车窗外变幻着五彩流光的萤虹街灯,照在开车的南思道冷峻严肃的脸庞上,仿佛就象他大脑里变幻不停的思绪,令人难以捉摸。
“你似乎已经知道了乔汉的去向,对吗?”我们赶回食堂吃饭时,食堂只有我和南思道两人了。
“唔,这个包菜汤不错,我得再来一份。”南思道似乎没听见我的问话,他又打了一碗汤坐回我的对面津津有味地喝着。“有时候有一碗汤喝真的是一种享受,啊,味道真好,要是来点咸菜罗卜条就更妙了。生活嘛,也就象这碗汤平淡而包含了众多营养元素,不必天天生猛海鲜,否则,会消化不良的,甚至有的人会因此丧命。”
“你是说乔汉有生命危险?”我问。
“是的,我今天赶去想阻止这一悲剧发生,但是还是去迟了。”南思道放下空碗,“我相信乔汉已被绑架了。”
“是王晓雪一伙?”
“当然,这是他们犯罪的继续。”
“可是,乔木他们为什么要隐瞒不报呢?”
“这一点耐人寻味,但是,我绝对不会也不能袖手旁观的,今天晚上别指望睡安稳觉了,我得把技术组的人调来,我们还有许多事要做。”
一整天,南思道紧锁双眉,坐在办公室里,苦苦地在思索着问题,偶尔几次把技术组的刘木之喊过来说些什么,我看出他被深深的焦虑搅扰着。
临近中午,办公室里来了一位不速之客,她就是乔汉的夫人。
“我找南队长。
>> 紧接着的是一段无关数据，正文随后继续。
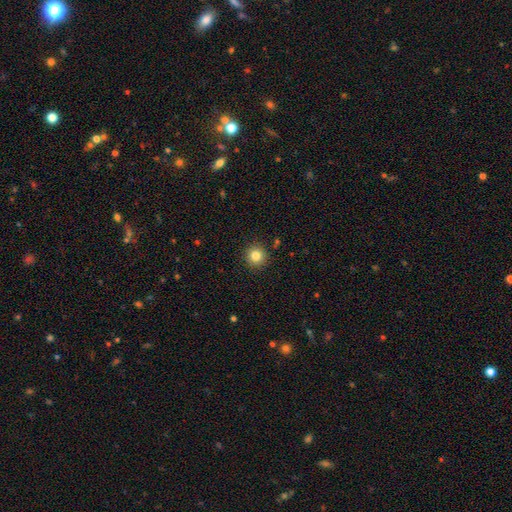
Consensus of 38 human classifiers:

”她说。
这位可怜的女人,双眼红肿,嘴唇发白,可以想象,她精神正承受巨大的煎熬。
我把她领进南队长的办公室,给她倒上一杯水,让她坐沙发椅上。
“见到你,我真的非常高兴。”南思道脸上露出真心的笑意。
“相信你的到来,一定能够解决我心中的尚未找到答案的疑问,好啦,别担心,把你知道的都告诉我,只有这样,我们才能找到解救你丈夫的最佳方案,哦,小伙子,你别走,你该担任一下记录员。”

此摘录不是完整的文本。